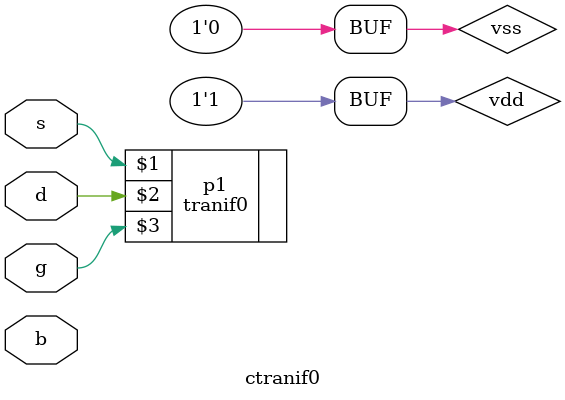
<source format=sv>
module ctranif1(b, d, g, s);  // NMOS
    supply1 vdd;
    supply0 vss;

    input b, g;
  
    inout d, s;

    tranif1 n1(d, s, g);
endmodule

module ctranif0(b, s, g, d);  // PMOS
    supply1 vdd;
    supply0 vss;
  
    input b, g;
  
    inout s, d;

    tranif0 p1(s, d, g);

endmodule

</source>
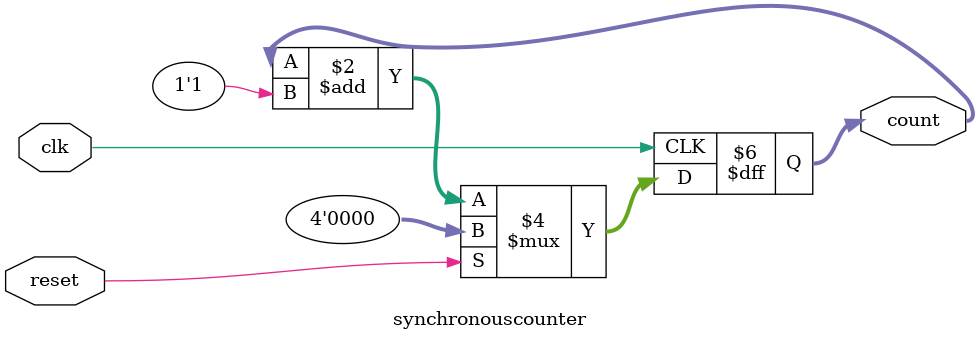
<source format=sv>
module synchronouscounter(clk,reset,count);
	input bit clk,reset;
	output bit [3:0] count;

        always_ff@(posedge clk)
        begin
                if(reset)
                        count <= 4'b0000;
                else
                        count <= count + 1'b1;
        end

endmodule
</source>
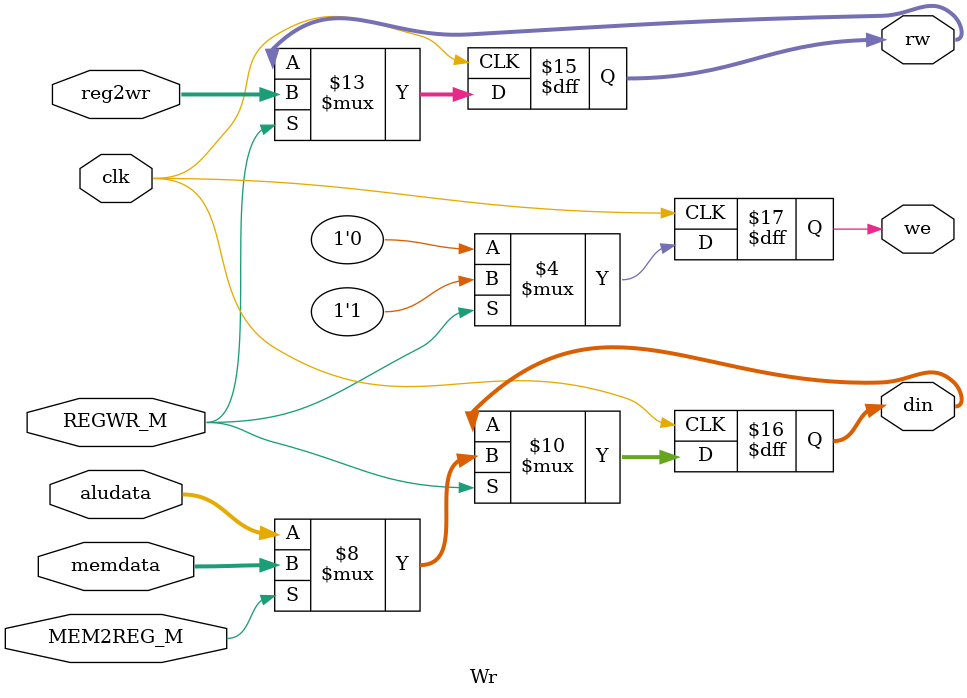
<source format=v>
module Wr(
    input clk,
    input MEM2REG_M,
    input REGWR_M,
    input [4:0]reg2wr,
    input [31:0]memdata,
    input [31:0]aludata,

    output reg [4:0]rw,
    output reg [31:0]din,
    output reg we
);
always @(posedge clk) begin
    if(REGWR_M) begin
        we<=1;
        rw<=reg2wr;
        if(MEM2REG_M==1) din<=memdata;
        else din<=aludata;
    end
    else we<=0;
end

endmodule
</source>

----------

Work item ::
Restate the listing word for word and drop the pictures.

Solution to this task ::
<source format=sv>
module ctranif1(b, d, g, s);  // NMOS
    supply1 vdd;
    supply0 vss;

    input b, g;
  
    inout d, s;

    tranif1 n1(d, s, g);
endmodule

module ctranif0(b, s, g, d);  // PMOS
    supply1 vdd;
    supply0 vss;
  
    input b, g;
  
    inout s, d;

    tranif0 p1(s, d, g);

endmodule

</source>
<source format=sv>
module synchronouscounter(clk,reset,count);
	input bit clk,reset;
	output bit [3:0] count;

        always_ff@(posedge clk)
        begin
                if(reset)
                        count <= 4'b0000;
                else
                        count <= count + 1'b1;
        end

endmodule
</source>
<source format=v>
module Wr(
    input clk,
    input MEM2REG_M,
    input REGWR_M,
    input [4:0]reg2wr,
    input [31:0]memdata,
    input [31:0]aludata,

    output reg [4:0]rw,
    output reg [31:0]din,
    output reg we
);
always @(posedge clk) begin
    if(REGWR_M) begin
        we<=1;
        rw<=reg2wr;
        if(MEM2REG_M==1) din<=memdata;
        else din<=aludata;
    end
    else we<=0;
end

endmodule
</source>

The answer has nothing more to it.